London 27/10/2010 - Base metals fell across the board on the LME on Wednesday morning under pressure from a firm dollar, having reversed direction markedly in Asia, when prices were trading in the plus column, with some close to cycle highs.
The dollar has perked up on a view that next week's key Federal Reserve meeting may result in less fresh monetary easing than was previously anticipated. It was trading around 1.3820 versus the euro, having touched a firm 1.3770 at one stage.
"Profit taking and a firm dollar are putting metal prices under pressure this morning," broker Commerzbank said.
But sentiment in the complex remains positive, with the upside favoured, although a period of turbulent trading conditions seems likely to unfold.
"At the moment, it is hard to find factors that speak against further strength. Physical consumption is robust and inventories are falling," broker Credit Suisse said.
Today's daily inventory report was patchy, with increases in three of the six primary metals and the main alloy contract. But the general trend in stock movements remains to the downside, with the total stockpile of all LME materials standing at 5.893 million tonnes, down seven percent from February’s all-time high of 6.338 million tonnes.
The dollar, which had been around 1.41 against the euro at the start of the week, has bounced back, amid speculation that the US central bank may purchase fewer bonds than expected when it embarks on its next round of quantitative easing.

**Questions**:
1. List every dollar-versus-euro exchange rate figure that the base metals report gives.
2. Supply a continuation of the base metals report, starting after its final paragraph.
The items that come next come from a separate source and have no connection to the base metals report.

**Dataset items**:
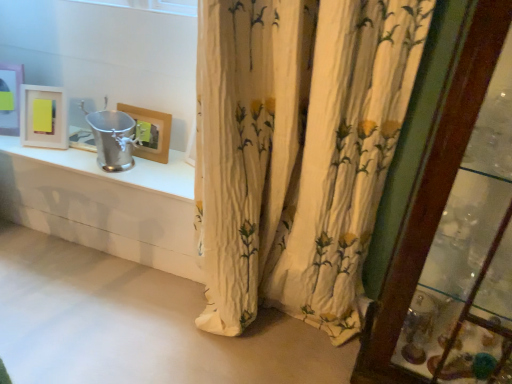
I want to click on wooden glass door at right, so click(x=432, y=194).

What do you see at coordinates (297, 151) in the screenshot?
I see `white floral fabric curtain at center` at bounding box center [297, 151].

Where is `matte white picture frame at upper left, which is counted as the third picture frame, starting from the right`? The width and height of the screenshot is (512, 384). matte white picture frame at upper left, which is counted as the third picture frame, starting from the right is located at coordinates (10, 98).

From a real-world perspective, is matte white picture frame at upper left, which is counted as the third picture frame, starting from the right, located higher than white floral fabric curtain at center?

Incorrect, from a real-world perspective, matte white picture frame at upper left, which is counted as the third picture frame, starting from the right, is lower than white floral fabric curtain at center.

Which is more to the right, matte white picture frame at upper left, which ranks as the 1th picture frame in left-to-right order, or white floral fabric curtain at center?

white floral fabric curtain at center.

Based on the photo, is matte white picture frame at upper left, which is counted as the third picture frame, starting from the right, not near white floral fabric curtain at center?

Absolutely, matte white picture frame at upper left, which is counted as the third picture frame, starting from the right, is distant from white floral fabric curtain at center.

What's the angular difference between white floral fabric curtain at center and matte wooden picture frame at upper center, marked as the third picture frame in a left-to-right arrangement,'s facing directions?

1.65 degrees separate the facing orientations of white floral fabric curtain at center and matte wooden picture frame at upper center, marked as the third picture frame in a left-to-right arrangement.

Is white floral fabric curtain at center not inside matte wooden picture frame at upper center, marked as the third picture frame in a left-to-right arrangement?

white floral fabric curtain at center lies outside matte wooden picture frame at upper center, marked as the third picture frame in a left-to-right arrangement,'s area.

Which is more to the left, white floral fabric curtain at center or matte wooden picture frame at upper center, the first picture frame in the right-to-left sequence?

From the viewer's perspective, matte wooden picture frame at upper center, the first picture frame in the right-to-left sequence, appears more on the left side.

Is point (206, 183) farther from viewer compared to point (41, 105)?

No, (206, 183) is closer to viewer.

Is white floral fabric curtain at center to the left of matte white picture frame at upper left, the second picture frame positioned from the left, from the viewer's perspective?

Incorrect, white floral fabric curtain at center is not on the left side of matte white picture frame at upper left, the second picture frame positioned from the left.

How many degrees apart are the facing directions of white floral fabric curtain at center and matte white picture frame at upper left, the second picture frame positioned from the left?

The facing directions of white floral fabric curtain at center and matte white picture frame at upper left, the second picture frame positioned from the left, are 17.9 degrees apart.

Would you say matte white picture frame at upper left, which ranks as the 1th picture frame in left-to-right order, is part of matte wooden picture frame at upper center, marked as the third picture frame in a left-to-right arrangement,'s contents?

No.

Considering the positions of objects matte wooden picture frame at upper center, marked as the third picture frame in a left-to-right arrangement, and matte white picture frame at upper left, which ranks as the 1th picture frame in left-to-right order, in the image provided, who is more to the left, matte wooden picture frame at upper center, marked as the third picture frame in a left-to-right arrangement, or matte white picture frame at upper left, which ranks as the 1th picture frame in left-to-right order,?

From the viewer's perspective, matte white picture frame at upper left, which ranks as the 1th picture frame in left-to-right order, appears more on the left side.

Considering their positions, is matte wooden picture frame at upper center, marked as the third picture frame in a left-to-right arrangement, located in front of or behind matte white picture frame at upper left, which ranks as the 1th picture frame in left-to-right order?

Clearly, matte wooden picture frame at upper center, marked as the third picture frame in a left-to-right arrangement, is in front of matte white picture frame at upper left, which ranks as the 1th picture frame in left-to-right order.

Which of these two, matte wooden picture frame at upper center, the first picture frame in the right-to-left sequence, or wooden glass door at right, is bigger?

wooden glass door at right.

Can you confirm if matte wooden picture frame at upper center, the first picture frame in the right-to-left sequence, is thinner than wooden glass door at right?

Indeed, matte wooden picture frame at upper center, the first picture frame in the right-to-left sequence, has a lesser width compared to wooden glass door at right.

How distant is matte wooden picture frame at upper center, the first picture frame in the right-to-left sequence, from wooden glass door at right?

matte wooden picture frame at upper center, the first picture frame in the right-to-left sequence, and wooden glass door at right are 1.06 meters apart.

From the image's perspective, is matte wooden picture frame at upper center, the first picture frame in the right-to-left sequence, below wooden glass door at right?

No, from the image's perspective, matte wooden picture frame at upper center, the first picture frame in the right-to-left sequence, is not beneath wooden glass door at right.

Is matte white picture frame at upper left, which is counted as the third picture frame, starting from the right, shorter than matte wooden picture frame at upper center, the first picture frame in the right-to-left sequence?

No, matte white picture frame at upper left, which is counted as the third picture frame, starting from the right, is not shorter than matte wooden picture frame at upper center, the first picture frame in the right-to-left sequence.

Is matte white picture frame at upper left, which ranks as the 1th picture frame in left-to-right order, wider or thinner than matte wooden picture frame at upper center, the first picture frame in the right-to-left sequence?

Clearly, matte white picture frame at upper left, which ranks as the 1th picture frame in left-to-right order, has more width compared to matte wooden picture frame at upper center, the first picture frame in the right-to-left sequence.

Based on the photo, can you tell me how much matte white picture frame at upper left, which is counted as the third picture frame, starting from the right, and matte wooden picture frame at upper center, the first picture frame in the right-to-left sequence, differ in facing direction?

They differ by 20 degrees in their facing directions.

Considering the positions of objects matte white picture frame at upper left, which ranks as the 1th picture frame in left-to-right order, and matte wooden picture frame at upper center, marked as the third picture frame in a left-to-right arrangement, in the image provided, who is more to the right, matte white picture frame at upper left, which ranks as the 1th picture frame in left-to-right order, or matte wooden picture frame at upper center, marked as the third picture frame in a left-to-right arrangement,?

matte wooden picture frame at upper center, marked as the third picture frame in a left-to-right arrangement, is more to the right.

Which is more to the right, matte white picture frame at upper left, which is counted as the third picture frame, starting from the right, or matte white picture frame at upper left, which is counted as the 2th picture frame, starting from the right?

matte white picture frame at upper left, which is counted as the 2th picture frame, starting from the right.

From a real-world perspective, is matte white picture frame at upper left, which is counted as the third picture frame, starting from the right, over matte white picture frame at upper left, the second picture frame positioned from the left?

Yes, from a real-world perspective, matte white picture frame at upper left, which is counted as the third picture frame, starting from the right, is over matte white picture frame at upper left, the second picture frame positioned from the left

From the image's perspective, would you say matte white picture frame at upper left, which is counted as the third picture frame, starting from the right, is positioned over matte white picture frame at upper left, which is counted as the 2th picture frame, starting from the right?

Correct, matte white picture frame at upper left, which is counted as the third picture frame, starting from the right, appears higher than matte white picture frame at upper left, which is counted as the 2th picture frame, starting from the right, in the image.

Which is correct: matte white picture frame at upper left, which is counted as the third picture frame, starting from the right, is inside matte white picture frame at upper left, the second picture frame positioned from the left, or outside of it?

matte white picture frame at upper left, which is counted as the third picture frame, starting from the right, lies outside matte white picture frame at upper left, the second picture frame positioned from the left.

Where is `picture frame that is the 3rd object located above the white floral fabric curtain at center (from the image's perspective)`? Image resolution: width=512 pixels, height=384 pixels. picture frame that is the 3rd object located above the white floral fabric curtain at center (from the image's perspective) is located at coordinates (10, 98).

This screenshot has height=384, width=512. What are the coordinates of `curtain on the right of the matte wooden picture frame at upper center, the first picture frame in the right-to-left sequence` in the screenshot? It's located at (297, 151).

Considering their positions, is wooden glass door at right positioned further to matte white picture frame at upper left, which is counted as the 2th picture frame, starting from the right, than white floral fabric curtain at center?

The object further to matte white picture frame at upper left, which is counted as the 2th picture frame, starting from the right, is wooden glass door at right.

Which object lies nearer to the anchor point matte white picture frame at upper left, which ranks as the 1th picture frame in left-to-right order, white floral fabric curtain at center or matte wooden picture frame at upper center, the first picture frame in the right-to-left sequence?

matte wooden picture frame at upper center, the first picture frame in the right-to-left sequence.

From the image, which object appears to be farther from white floral fabric curtain at center, matte white picture frame at upper left, which is counted as the third picture frame, starting from the right, or wooden glass door at right?

matte white picture frame at upper left, which is counted as the third picture frame, starting from the right, lies further to white floral fabric curtain at center than the other object.

Looking at the image, which one is located closer to matte white picture frame at upper left, which is counted as the 2th picture frame, starting from the right, wooden glass door at right or matte white picture frame at upper left, which is counted as the third picture frame, starting from the right?

Based on the image, matte white picture frame at upper left, which is counted as the third picture frame, starting from the right, appears to be nearer to matte white picture frame at upper left, which is counted as the 2th picture frame, starting from the right.

Estimate the real-world distances between objects in this image. Which object is further from wooden glass door at right, matte white picture frame at upper left, which is counted as the third picture frame, starting from the right, or white floral fabric curtain at center?

matte white picture frame at upper left, which is counted as the third picture frame, starting from the right.

In the scene shown: From the image, which object appears to be farther from matte wooden picture frame at upper center, the first picture frame in the right-to-left sequence, matte white picture frame at upper left, which is counted as the 2th picture frame, starting from the right, or matte white picture frame at upper left, which is counted as the third picture frame, starting from the right?

matte white picture frame at upper left, which is counted as the third picture frame, starting from the right, is positioned further to the anchor matte wooden picture frame at upper center, the first picture frame in the right-to-left sequence.

Considering their positions, is white floral fabric curtain at center positioned closer to matte white picture frame at upper left, the second picture frame positioned from the left, than wooden glass door at right?

white floral fabric curtain at center lies closer to matte white picture frame at upper left, the second picture frame positioned from the left, than the other object.

Looking at this image, when comparing their distances from wooden glass door at right, does white floral fabric curtain at center or matte white picture frame at upper left, which is counted as the 2th picture frame, starting from the right, seem closer?

white floral fabric curtain at center.

Identify the location of curtain located between wooden glass door at right and matte wooden picture frame at upper center, the first picture frame in the right-to-left sequence, in the depth direction. (297, 151).

Where is `picture frame between matte white picture frame at upper left, which is counted as the 2th picture frame, starting from the right, and wooden glass door at right, in the horizontal direction`? The width and height of the screenshot is (512, 384). picture frame between matte white picture frame at upper left, which is counted as the 2th picture frame, starting from the right, and wooden glass door at right, in the horizontal direction is located at coordinates (150, 132).

You are a GUI agent. You are given a task and a screenshot of the screen. Output one action in this format:
    pyautogui.click(x=<x>, y=<y>)
    Task: Click on the curtain located between matte white picture frame at upper left, which ranks as the 1th picture frame in left-to-right order, and wooden glass door at right in the left-right direction
    This screenshot has width=512, height=384.
    Given the screenshot: What is the action you would take?
    pyautogui.click(x=297, y=151)

At what (x,y) coordinates should I click in order to perform the action: click on curtain situated between matte white picture frame at upper left, which is counted as the 2th picture frame, starting from the right, and wooden glass door at right from left to right. Please return your answer as a coordinate pair (x, y). Image resolution: width=512 pixels, height=384 pixels. Looking at the image, I should click on (297, 151).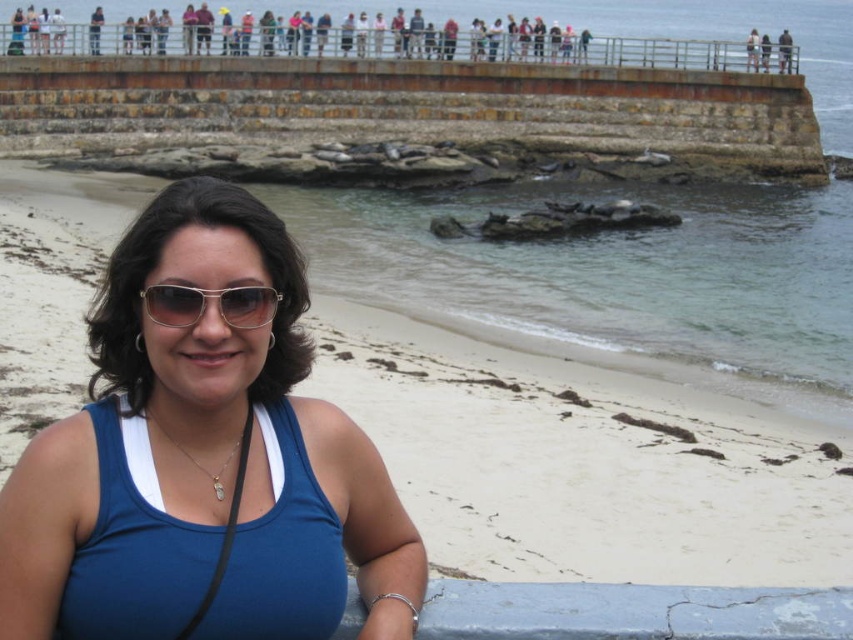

**Task answers**:
1. 1.3820, 1.3770, 1.41

2.
The Fed is likely to unveil a programme of US Treasury bond purchases worth a few hundred billion dollars over several months, the Wall Street Journal reported on Wednesday
Earlier in Asia, copper was close to the 27-month highs hit in the previous session, lead briefly traded at a new 10-month peak and zinc was also around its best since January. The subsequent slippage, however, may just see another spell of sideways trading and broad consolidation.
Price fluctuations in the run-up to next week's key US Federal Reserve meeting are expected to become increasingly jerky, but without disturbing the overall uptrend that has been in place since LME week earlier this month.
"The metals are facing a bit of a dilemma - the trends are bullish as is sentiment and recent ETF announcements have no doubt made sentiment even more bullish," William Adams of FastMarkets said.
“Prices, however, are arguably already overbought and may struggle to hold onto these high levels if the dollar now starts to rebound,” he added.
On the data side later, figures firstly on September durable goods orders and then new home sales will be released - both sets of data are metals-centric.
US figures on Tuesday were mostly positive for the industrial materials - although the S&P/CS Composite House price undershot, the Conference Board consumer confidence index, the Richmond manufacturing index and US single-family home figures all beat forecasts.
COPPER OFF 27-MONTH HIGH, LEAD/ZINC SET PACKING
Copper, which had been trading as high as $8,547 per tonne in Asia, just $7 below yesterday's 27-month peak, fell back to $8,352. It then settled at $8,355, a $156 loss from Tuesday.
Stocks rose a net 1,125 tonnes to 368,600 tonnes from what had been 12-month lows.
But the market's target remains the $8,940 all-time high of July 2008, with recent developments on exchange-traded products (ETPs) all pointing to a tighter market. BlackRock, the world's largest asset management firm, filed an application on Tuesday to list a physically-backed ETP with the US SEC.
This follows a similar application by JP Morgan on Monday and the plan by ETF Securities two weeks ago for a whole host of these products.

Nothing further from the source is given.